By removing the second limb of the Ghosh test the decision in Ivey has raised the bar for anyone who denies acting dishonestly. In complex fraud and business crime cases in particular the effect will be dramatic. No longer will individuals be able to rely on Ghosh to say in their defence that they mistakenly but genuinely believed that their decision-making and conduct was consistent with industry norms and would not be seen by their contemporaries as dishonest. Closing this window of opportunity was an important objective for the Court, which commented that ’there is no reason why the law should excuse those who make a mistake about what contemporary standards of honesty are, whether in the context of insurance claims, high finance, market manipulation or tax evasion’ [para. 59].

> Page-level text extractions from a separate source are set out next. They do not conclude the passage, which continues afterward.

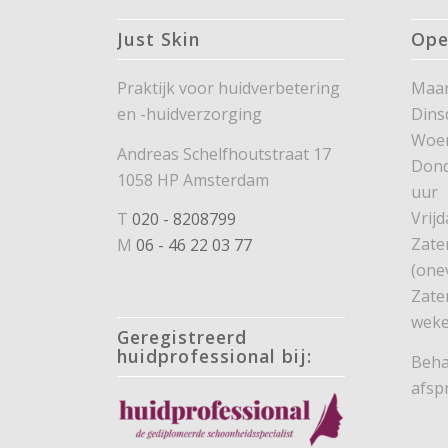
Just Skin
Ope
Praktijk voor huidverbetering
Maan
en -huidverzorging
Dins
Woe
Andreas Schelfhoutstraat 17
Dond
1058 HP Amsterdam
uur
Vrijd
T
020 - 8208799
Zate
M
06 - 46 22 03 77
(one
Zate
weke
Geregistreerd
huidprofessional bij:
Beha
afsp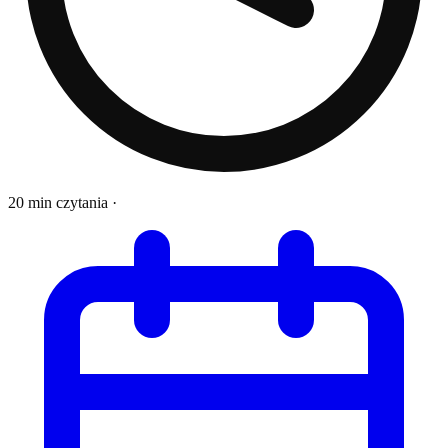
20 min czytania
·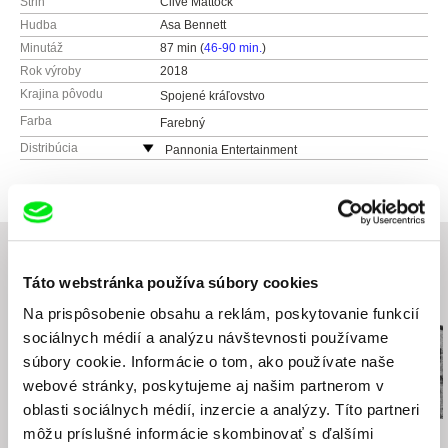
Strih
Clive Mattock
Hudba
Asa Bennett
Minutáž
87 min (
46-90 min.
)
Rok výroby
2018
Krajina pôvodu
Spojené kráľovstvo
Farba
Farebný
Distribúcia
Pannonia Entertainment
Česko
web:
http://www.pannonia-entertainment.eu
e-mail:
distribuce@pannonia-entertainment.eu
Táto webstránka používa súbory cookies
Súvisiace filmy (20)
Na prispôsobenie obsahu a reklám, poskytovanie funkcií
sociálnych médií a analýzu návštevnosti používame
súbory cookie. Informácie o tom, ako používate naše
webové stránky, poskytujeme aj našim partnerom v
oblasti sociálnych médií, inzercie a analýzy. Títo partneri
môžu príslušné informácie skombinovať s ďalšími
Jan Němec
Dušan Hanák
Dušan Hanák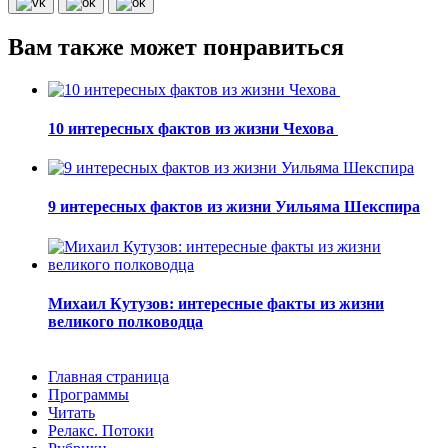
Вам также может понравиться
10 интересных фактов из жизни Чехова
9 интересных фактов из жизни Уильяма Шекспира
Михаил Кутузов: интересные факты из жизни
великого полководца
Главная страница
Программы
Читать
Релакс. Потоки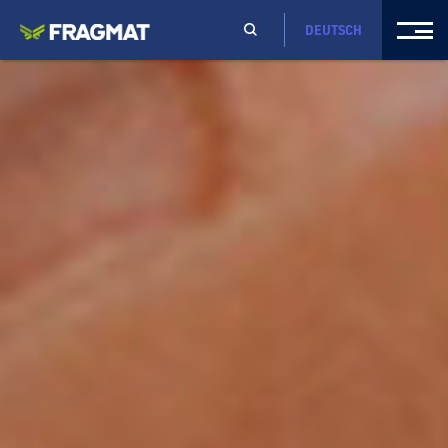
DEUTSCH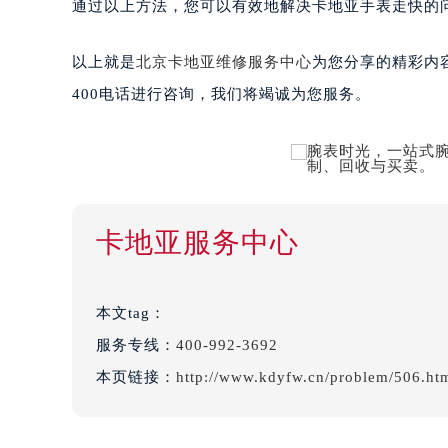
通过以上方法，您可以有效地解决卡地亚手表走快的
以上就是
北京卡地亚维修服务中心
为您分享的精彩内
400电话进行咨询，我们将竭诚为您服务。
卡地亚服务中心
本文tag：
服务专线：
400-992-3692
本页链接：
http://www.kdyfw.cn/problem/506.ht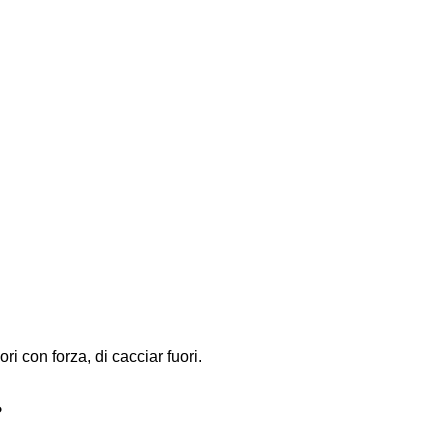
uori con forza, di cacciar fuori.
?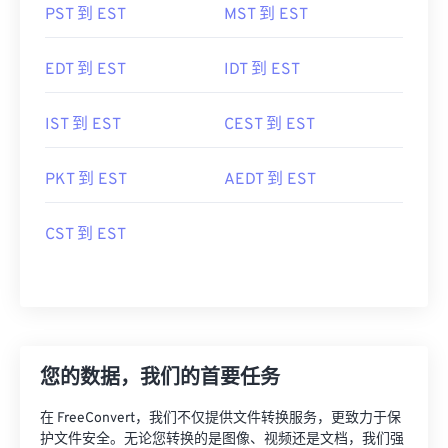
PST 到 EST
MST 到 EST
EDT 到 EST
IDT 到 EST
IST 到 EST
CEST 到 EST
PKT 到 EST
AEDT 到 EST
CST 到 EST
您的数据，我们的首要任务
在 FreeConvert，我们不仅提供文件转换服务，更致力于保
护文件安全。无论您转换的是图像、视频还是文档，我们强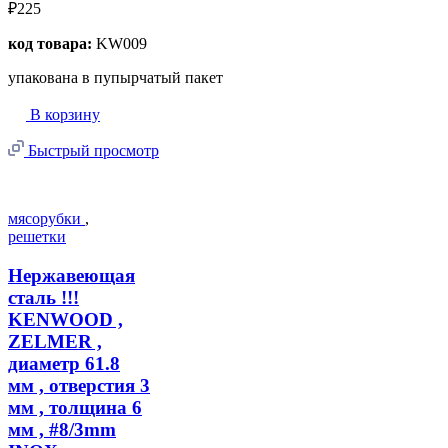
₽225
код товара:
KW009
упакована в пупырчатый пакет
В корзину
Быстрый просмотр
мясорубки
,
решетки
Нержавеющая
сталь !!!
KENWOOD ,
ZELMER ,
диаметр 61.8
мм , отверстия 3
мм , толщина 6
мм , #8/3mm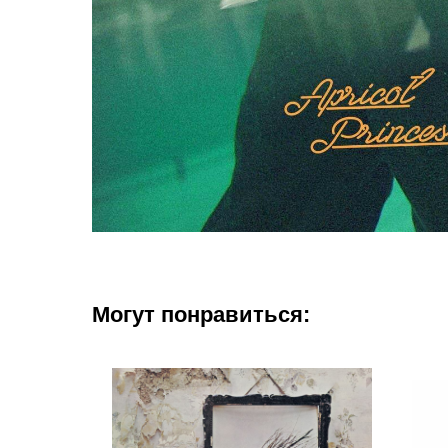
Могут понравиться: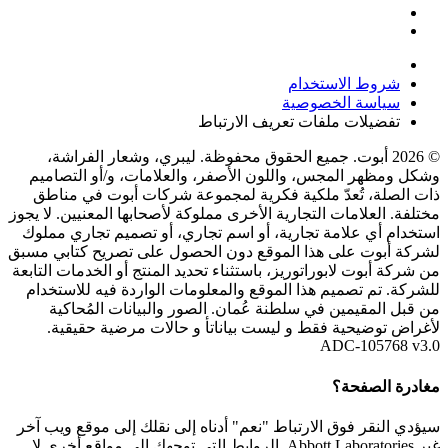
شروط الاستخدام
سياسة الخصوصية
تفضيلات ملفات تعريف الارتباط
© 2026 أبوت. جميع الحقوق محفوظة. ليبري، وشعار الفراشة،
وشكل ومظهر المجس، واللون الأصفر، والعلامات، و/أو التصاميم
ذات الصلة، تُعدّ ملكية فكرية لمجموعة شركات أبوت في مناطق
مختلفة. العلامات التجارية الأخرى مملوكة لأصحابها المعنيين. لا يجوز
استخدام أي علامة تجارية، أو اسم تجاري، أو تصميم تجاري مملوك
لشركة أبوت على هذا الموقع دون الحصول على تصريح كتابي مسبق
من شركة أبوت لابوراتوريز، باستثناء تحديد المنتج أو الخدمات التابعة
للشركة. تم تصميم هذا الموقع والمعلومات الواردة فيه للاستخدام
من قبل المقيمين في سلطنة عُمان. الصور والبيانات المُحاكية
لأغراض توضيحية فقط و ليست بياناتأ و حالات مرضية حقيقية.
ADC-105768 v3.0
مغادرة الصفحة؟
سيؤدي النقر فوق الارتباط "نعم" أدناه إلى نقلك إلى موقع ويب آخر
غير Abbott Laboratories. الروابط التي توجهك إلى مواقع أخرى لا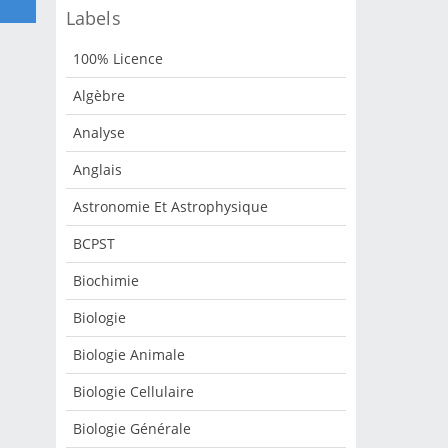
Labels
100% Licence
Algèbre
Analyse
Anglais
Astronomie Et Astrophysique
BCPST
Biochimie
Biologie
Biologie Animale
Biologie Cellulaire
Biologie Générale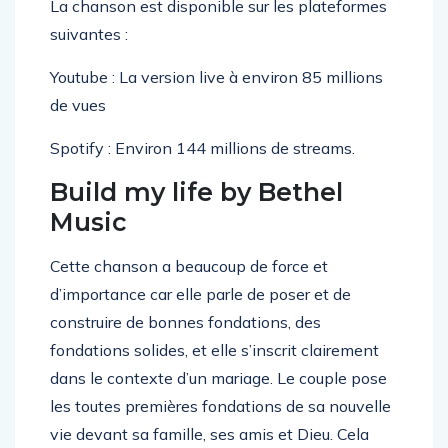
La chanson est disponible sur les plateformes
suivantes :
Youtube : La version live à environ 85 millions
de vues
Spotify : Environ 144 millions de streams.
Build my life by Bethel
Music
Cette chanson a beaucoup de force et
d’importance car elle parle de poser et de
construire de bonnes fondations, des
fondations solides, et elle s’inscrit clairement
dans le contexte d’un mariage. Le couple pose
les toutes premières fondations de sa nouvelle
vie devant sa famille, ses amis et Dieu. Cela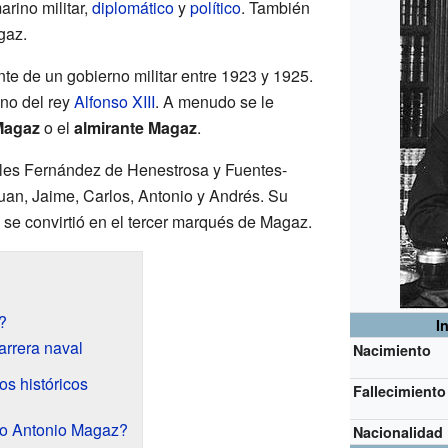
arino militar,
diplomático
y
político
. También
gaz.
te de un gobierno militar entre 1923 y 1925.
no del rey
Alfonso XIII
. A menudo se le
Magaz
o el
almirante Magaz
.
les Fernández de Henestrosa y Fuentes-
 Juan, Jaime, Carlos, Antonio y Andrés. Su
 se convirtió en el tercer marqués de Magaz.
?
I
arrera naval
Nacimiento
os históricos
Fallecimiento
vo Antonio Magaz?
Nacionalidad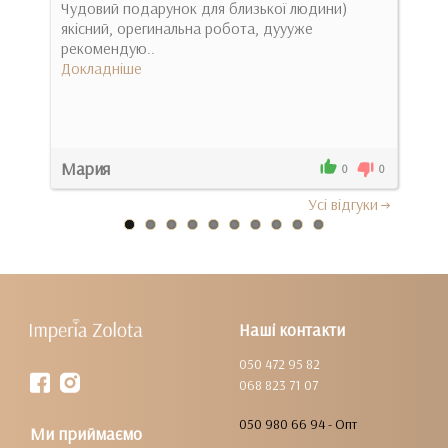
Чудовий подарунок для близької людини)
Здра
якісний, орегинальна робота, дуууже
бол
рекомендую..
прод
Докладніше
Док
Мария
0
0
0
Усi вiдгуки
Наші контакти
050 472 95 82
068 823 71 07
050 980 66 94 - Опт
Ми приймаємо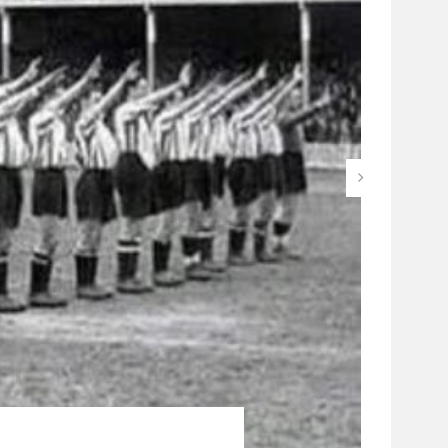
C LUAJNE
HKAK TE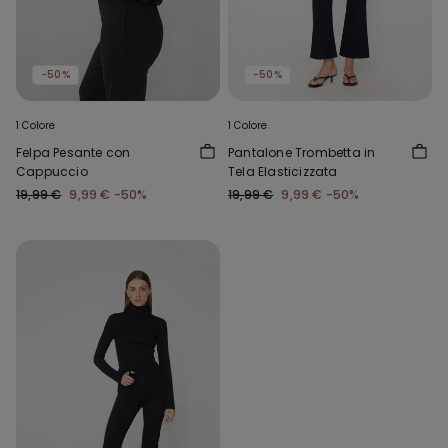
-50%
-50%
1 Colore
1 Colore
Felpa Pesante con
Pantalone Trombetta in
Cappuccio
Tela Elasticizzata
19,99 €
9,99 €
-50%
19,99 €
9,99 €
-50%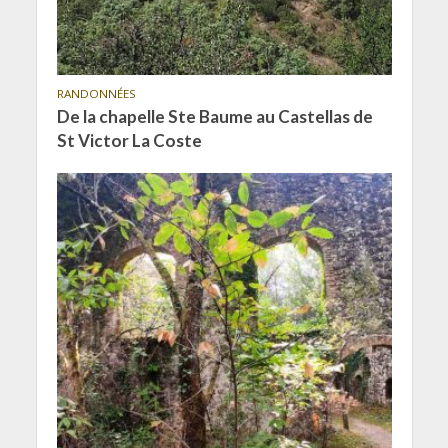
RANDONNÉES
De la chapelle Ste Baume au Castellas de
St Victor La Coste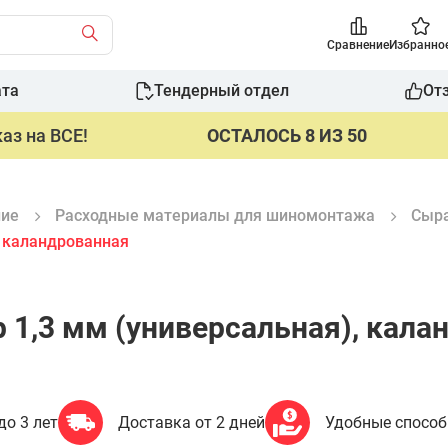
Сравнение
Избранно
ата
Тендерный отдел
От
аз на ВСЕ!
ОСТАЛОСЬ 8 ИЗ 50
ние
Расходные материалы для шиномонтажа
Сыра
, каландрованная
р 1,3 мм (универсальная), кала
до 3 лет
Доставка от 2 дней
Удобные спосо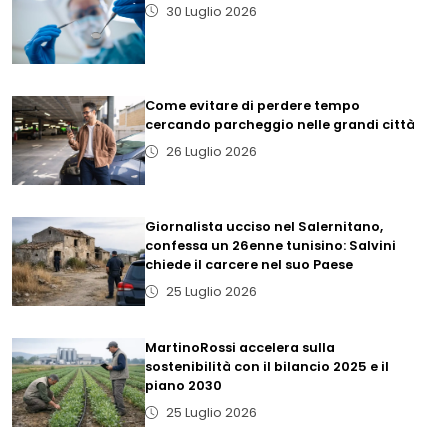
30 Luglio 2026
Come evitare di perdere tempo
cercando parcheggio nelle grandi città
26 Luglio 2026
Giornalista ucciso nel Salernitano,
confessa un 26enne tunisino: Salvini
chiede il carcere nel suo Paese
25 Luglio 2026
MartinoRossi accelera sulla
sostenibilità con il bilancio 2025 e il
piano 2030
25 Luglio 2026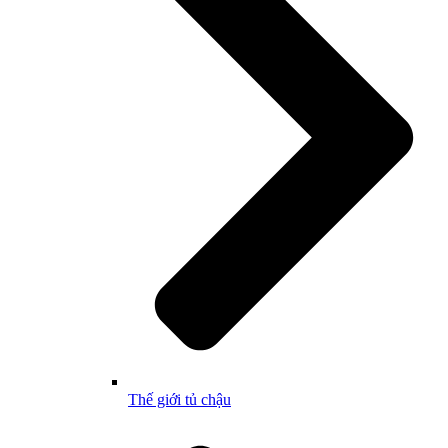
Thế giới tủ chậu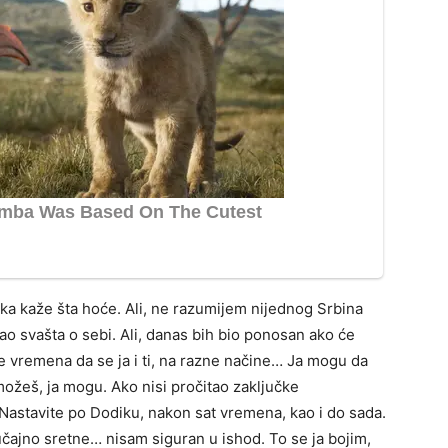
ka kaže šta hoće. Ali, ne razumijem nijednog Srbina
šao svašta o sebi. Ali, danas bih bio ponosan ako će
će vremena da se ja i ti, na razne načine… Ja mogu da
 možeš, ja mogu. Ako nisi pročitao zaključke
 Nastavite po Dodiku, nakon sat vremena, kao i do sada.
čajno sretne… nisam siguran u ishod. To se ja bojim,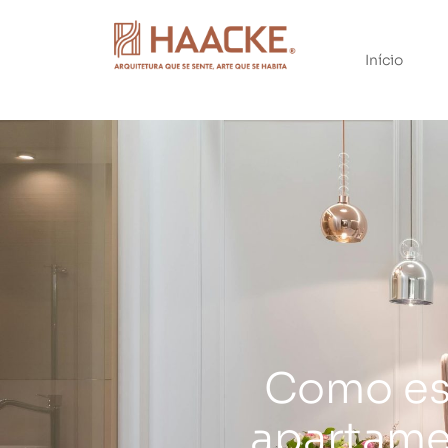
Início
Como esc
apartamen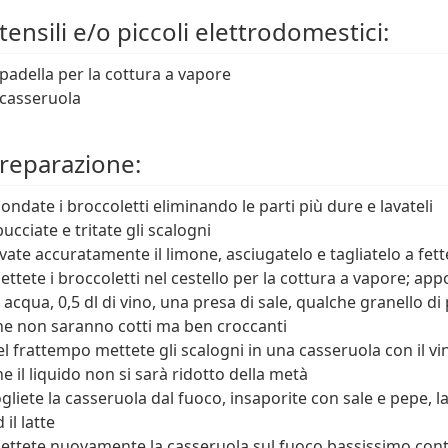
ensili e/o piccoli elettrodomestici:
 padella per la cottura a vapore
 casseruola
reparazione:
ondate i broccoletti eliminando le parti più dure e lavateli
bucciate e tritate gli scalogni
avate accuratamente il limone, asciugatelo e tagliatelo a fett
ettete i broccoletti nel cestello per la cottura a vapore; app
i acqua, 0,5 dl di vino, una presa di sale, qualche granello di 
he non saranno cotti ma ben croccanti
el frattempo mettete gli scalogni in una casseruola con il vi
he il liquido non si sarà ridotto della metà
ogliete la casseruola dal fuoco, insaporite con sale e pepe, l
 il latte
ettete nuovamente la casseruola sul fuoco bassissimo contin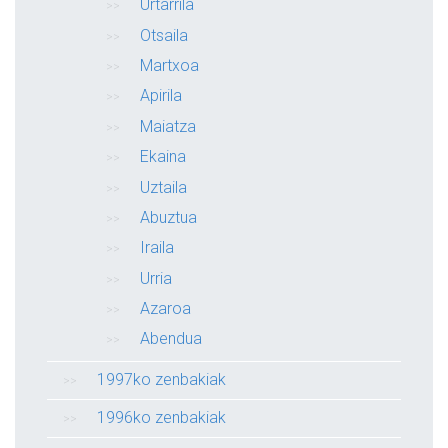
Urtarrila
Otsaila
Martxoa
Apirila
Maiatza
Ekaina
Uztaila
Abuztua
Iraila
Urria
Azaroa
Abendua
1997ko zenbakiak
1996ko zenbakiak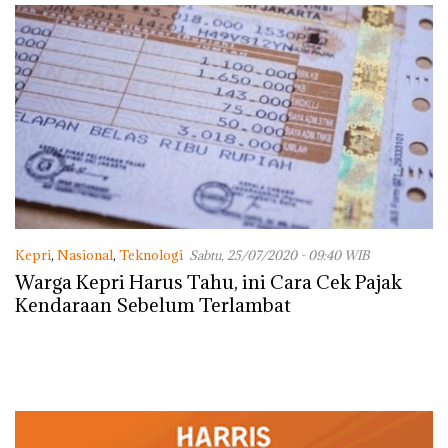
Kepri
,
Nasional
,
Teknologi
Sabtu, 25/07/2020 - 09:40 WIB
Warga Kepri Harus Tahu, ini Cara Cek Pajak
Kendaraan Sebelum Terlambat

Ivey will therefore be a welcome development for prosecution lawyers involved in fraud cases where establishing dishonesty is an essential ingredient. Anecdotal evidence suggests that proving dishonest intent to the Ghosh standard has often been seen by prosecutors as an obstacle to conviction – the recent acquittal of six accused in the second inter dealer/broker LIBOR criminal trial being one possible example. All six accused relied on the second limb of Ghosh in their defence, claiming that they did not regard their conduct as dishonest in the context of widespread market malpractice in the setting of LIBOR prevalent at the time.
Interestingly, were the same six accused tried today applying this new interpretation of the law they may have been prohibited, as a matter of law, from even raising this type of explanation as a defence addressing the objective test set out in Ivey. In the first LIBOR case - R v Tom Hayes [2015] EWCA Crim 1944 - the Court ruled (Cooke J, upheld by the Court of Appeal) that evidence of a similar nature of ’market ethos’ raised by Hayes was ’iirrelevant to the determination of the objective standards of honesty’ (para. 33) and had the effect of ’diluting the standard’ that a reasonable person would otherwise apply. In the second LIBOR trial Hamblen J treated himself as bound by this decision. Consequently, the six accused in that trial could not rely on the first limb of Ghosh in their defence. Their options post Ivey, with the second limb of Ghosh also removed, would be far more limited.
The latest decision in Ivey may therefore encourage the Crown and other prosecuting agencies to continue pursuing such complex cases. Whether it results in more convictions however remains to be seen.